→ Travail demandé: Recopiez à l'identique le passage du texte sur Lancieux qui s'ouvre sur les mots « L'église de Lancieux, laquelle, croyons-nous, remontait » et se clôt sur « Touche de Rays. ».

→ Texte de la page:
———

Depuis le 27 mai 1768, à la suite de la création d'un vicariat à Lancieux par Mgr. des Laurents, l'abbaye de Saint-Jacut, comme décimatrice, dut désormais assurer le traitement du titulaire. Une enquête faite à cette occasion attribua à Lancieux 525 communiants. Le vicaire était spécialement chargé du catéchisme aux enfants et du soin des malades, que délaissait le recteur âgé et infirme.

L'église de Lancieux, laquelle, croyons-nous, remontait dans certaines parties aux XIVème et XVème siècles, n'« était pas mal », suivant l'appréciation du Pouillé de la Bastie. Elle mesurait 73 pieds de long sur 16 de large. « Sa voûte, bâtie à neuf, est trop belle et a coûté trop cher à la fabrique », ajoute ce document. Un procès-verbal de visite pastorale en 1769 nous dépeint cependant cet édifice comme assez peu entretenu et manquant de bon nombre d'ornements. On y voyait deux chapelles latérales : l'une dédiée à Saint Michel et l'autre à Notre-Dame du Rosaire, celle-ci dépendant de la seigneurie de la Touche de Rays.

———

→ Entrées conservées:
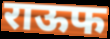
राऊफ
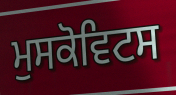
ਮੁਸਕੋਵਿਟਸ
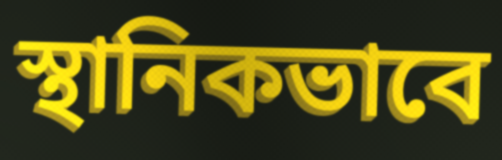
স্থানিকভাবে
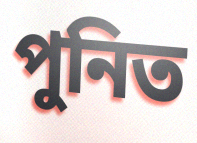
পুনিত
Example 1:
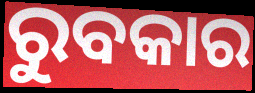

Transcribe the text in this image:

ରୁବକାର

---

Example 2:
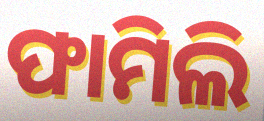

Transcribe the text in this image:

ଫାମିଲି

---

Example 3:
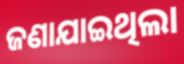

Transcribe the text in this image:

ଜଣାଯାଇଥିଲା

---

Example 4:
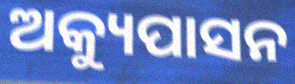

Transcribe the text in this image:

ଅକ୍ୟୁପାସନ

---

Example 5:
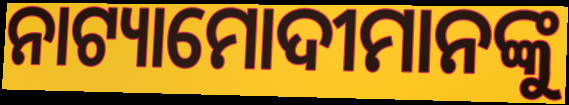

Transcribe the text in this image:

ନାଟ୍ୟାମୋଦୀମାନଙ୍କୁ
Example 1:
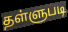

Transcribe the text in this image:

தள்ளுபடி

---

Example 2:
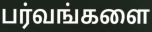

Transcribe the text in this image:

பர்வங்களை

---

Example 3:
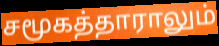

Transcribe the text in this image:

சமூகத்தாராலும்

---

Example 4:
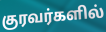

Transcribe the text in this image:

குரவர்களில்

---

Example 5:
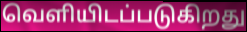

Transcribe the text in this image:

வெளியிடப்படுகிறது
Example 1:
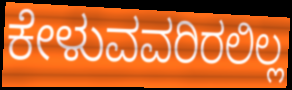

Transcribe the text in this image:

ಕೇಳುವವರಿರಲಿಲ್ಲ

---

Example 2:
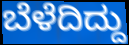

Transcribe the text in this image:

ಬೆಳೆದಿದ್ದು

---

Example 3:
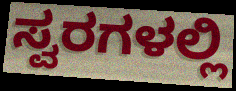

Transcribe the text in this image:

ಸ್ವರಗಳಲ್ಲಿ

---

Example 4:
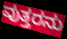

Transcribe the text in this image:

ವುತ್ತರನು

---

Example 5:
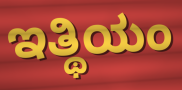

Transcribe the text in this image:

ಇತ್ಥಿಯಂ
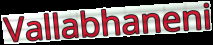
Vallabhaneni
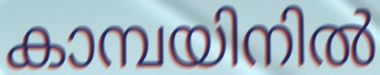
കാമ്പയിനിൽ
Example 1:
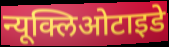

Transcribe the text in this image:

न्यूक्लिओटाइडे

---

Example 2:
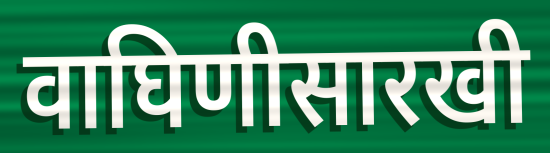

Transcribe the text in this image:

वाघिणीसारखी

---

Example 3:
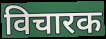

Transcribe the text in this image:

विचारक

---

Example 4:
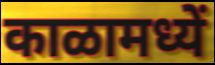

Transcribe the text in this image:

काळामध्यें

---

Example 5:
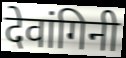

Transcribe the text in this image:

देवांगिनी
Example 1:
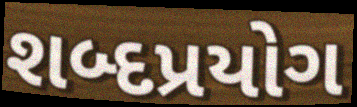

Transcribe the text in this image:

શબ્દપ્રયોગ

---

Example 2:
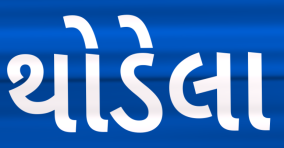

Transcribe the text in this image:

થોડેલા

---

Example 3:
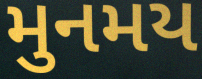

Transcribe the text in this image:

મુનમય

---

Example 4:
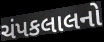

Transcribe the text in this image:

ચંપકલાલનો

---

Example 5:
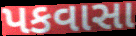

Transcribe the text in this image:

પકવાસા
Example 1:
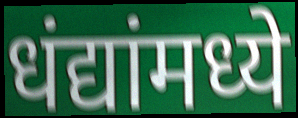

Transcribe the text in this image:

धंद्यांमध्ये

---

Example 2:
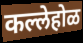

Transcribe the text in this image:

कल्लेहोळ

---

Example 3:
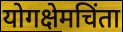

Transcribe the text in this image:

योगक्षेमचिंता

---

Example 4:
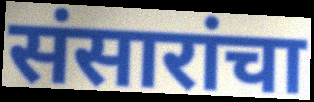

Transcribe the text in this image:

संसारांचा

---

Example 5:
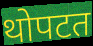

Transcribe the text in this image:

थोपटत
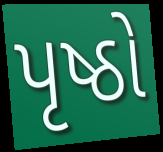
પૃષ્ઠો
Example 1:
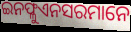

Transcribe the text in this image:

ଇନଫ୍ଳୁଏନସରମାନେ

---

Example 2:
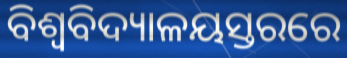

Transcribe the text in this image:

ବିଶ୍ୱବିଦ୍ୟାଳୟସ୍ତରରେ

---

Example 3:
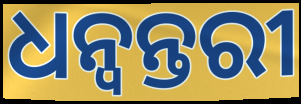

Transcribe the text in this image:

ଧନ୍ବନ୍ତରୀ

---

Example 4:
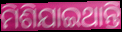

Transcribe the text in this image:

ମିଶିଯାଇଥାନ୍ତି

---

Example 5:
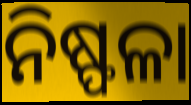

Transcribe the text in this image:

ନିଷ୍ଫଳା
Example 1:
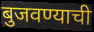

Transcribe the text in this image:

बुजवण्याची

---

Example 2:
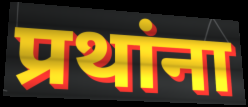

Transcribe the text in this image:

प्रथांना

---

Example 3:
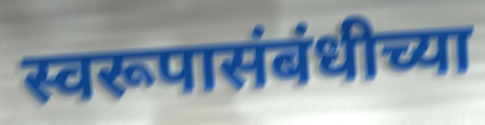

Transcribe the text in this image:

स्वरूपासंबंधीच्या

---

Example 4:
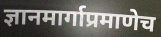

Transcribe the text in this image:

ज्ञानमार्गाप्रमाणेच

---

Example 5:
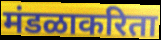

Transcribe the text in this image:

मंडळाकरिता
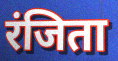
रंजिता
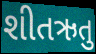
શીતઋતુ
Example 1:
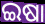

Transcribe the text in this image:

ଇଷା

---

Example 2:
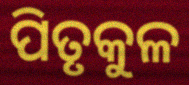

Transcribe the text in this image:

ପିତୃକୁଳ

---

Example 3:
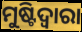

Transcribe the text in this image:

ମୁଷ୍ଟିଦ୍ୱାରା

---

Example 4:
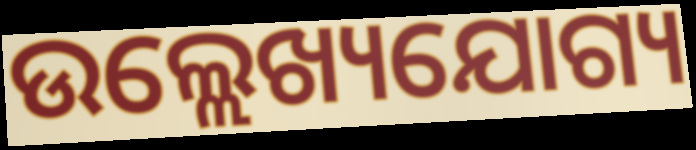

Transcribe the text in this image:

ଉଲ୍ଲେଖ୍ୟଯୋଗ୍ୟ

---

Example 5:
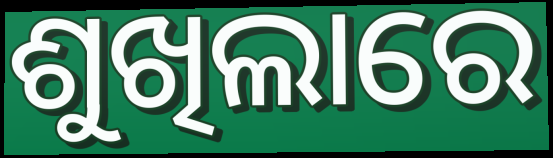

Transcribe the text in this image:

ଶୁଖିଲାରେ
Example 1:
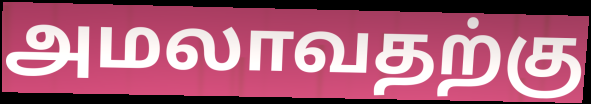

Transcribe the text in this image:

———

→ Résultat attendu:
L'église de Lancieux, laquelle, croyons-nous, remontait dans certaines parties aux XIVème et XVème siècles, n'« était pas mal », suivant l'appréciation du Pouillé de la Bastie. Elle mesurait 73 pieds de long sur 16 de large. « Sa voûte, bâtie à neuf, est trop belle et a coûté trop cher à la fabrique », ajoute ce document. Un procès-verbal de visite pastorale en 1769 nous dépeint cependant cet édifice comme assez peu entretenu et manquant de bon nombre d'ornements. On y voyait deux chapelles latérales : l'une dédiée à Saint Michel et l'autre à Notre-Dame du Rosaire, celle-ci dépendant de la seigneurie de la Touche de Rays.